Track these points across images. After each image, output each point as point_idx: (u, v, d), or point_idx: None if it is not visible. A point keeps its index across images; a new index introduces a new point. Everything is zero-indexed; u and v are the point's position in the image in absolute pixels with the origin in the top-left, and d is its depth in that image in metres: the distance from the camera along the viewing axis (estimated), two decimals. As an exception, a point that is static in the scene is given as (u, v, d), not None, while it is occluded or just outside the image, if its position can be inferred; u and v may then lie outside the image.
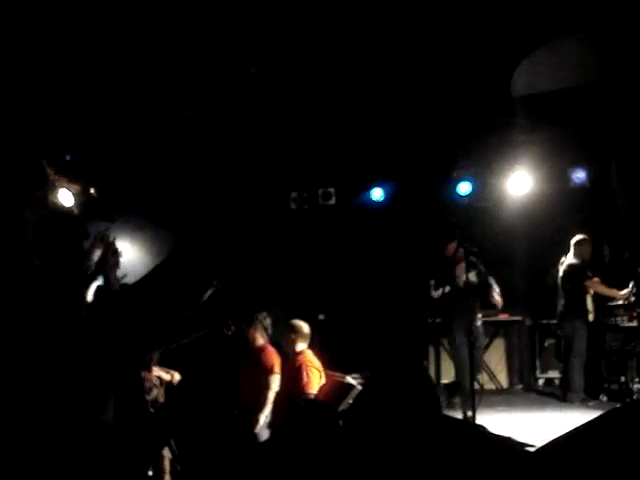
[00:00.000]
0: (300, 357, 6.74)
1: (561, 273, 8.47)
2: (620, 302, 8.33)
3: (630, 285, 7.99)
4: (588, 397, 8.16)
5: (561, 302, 8.44)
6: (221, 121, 8.45)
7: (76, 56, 6.87)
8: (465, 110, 8.55)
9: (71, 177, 7.92)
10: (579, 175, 9.18)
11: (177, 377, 6.58)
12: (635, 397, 7.60)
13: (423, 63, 7.71)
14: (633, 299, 8.00)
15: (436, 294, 8.23)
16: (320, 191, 9.77)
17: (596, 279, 8.39)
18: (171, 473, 5.88)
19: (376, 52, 7.45)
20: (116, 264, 4.01)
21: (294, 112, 8.60)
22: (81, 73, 7.09)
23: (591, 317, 8.38)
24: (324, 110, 8.60)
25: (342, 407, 5.40)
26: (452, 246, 7.78)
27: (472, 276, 7.57)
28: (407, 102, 8.42)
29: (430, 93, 8.21)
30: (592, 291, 8.42)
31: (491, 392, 9.08)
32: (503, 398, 8.74)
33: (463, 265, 7.29)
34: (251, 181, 9.52)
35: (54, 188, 5.12)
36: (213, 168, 8.97)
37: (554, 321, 8.91)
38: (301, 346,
───
**Aim of the task:** Taking the line that contains "11: (177, 377, 6.58)" as the first and the last line of the material as the final one, transcribe that span exactly and include nothing else.

**Task result:**
11: (177, 377, 6.58)
12: (635, 397, 7.60)
13: (423, 63, 7.71)
14: (633, 299, 8.00)
15: (436, 294, 8.23)
16: (320, 191, 9.77)
17: (596, 279, 8.39)
18: (171, 473, 5.88)
19: (376, 52, 7.45)
20: (116, 264, 4.01)
21: (294, 112, 8.60)
22: (81, 73, 7.09)
23: (591, 317, 8.38)
24: (324, 110, 8.60)
25: (342, 407, 5.40)
26: (452, 246, 7.78)
27: (472, 276, 7.57)
28: (407, 102, 8.42)
29: (430, 93, 8.21)
30: (592, 291, 8.42)
31: (491, 392, 9.08)
32: (503, 398, 8.74)
33: (463, 265, 7.29)
34: (251, 181, 9.52)
35: (54, 188, 5.12)
36: (213, 168, 8.97)
37: (554, 321, 8.91)
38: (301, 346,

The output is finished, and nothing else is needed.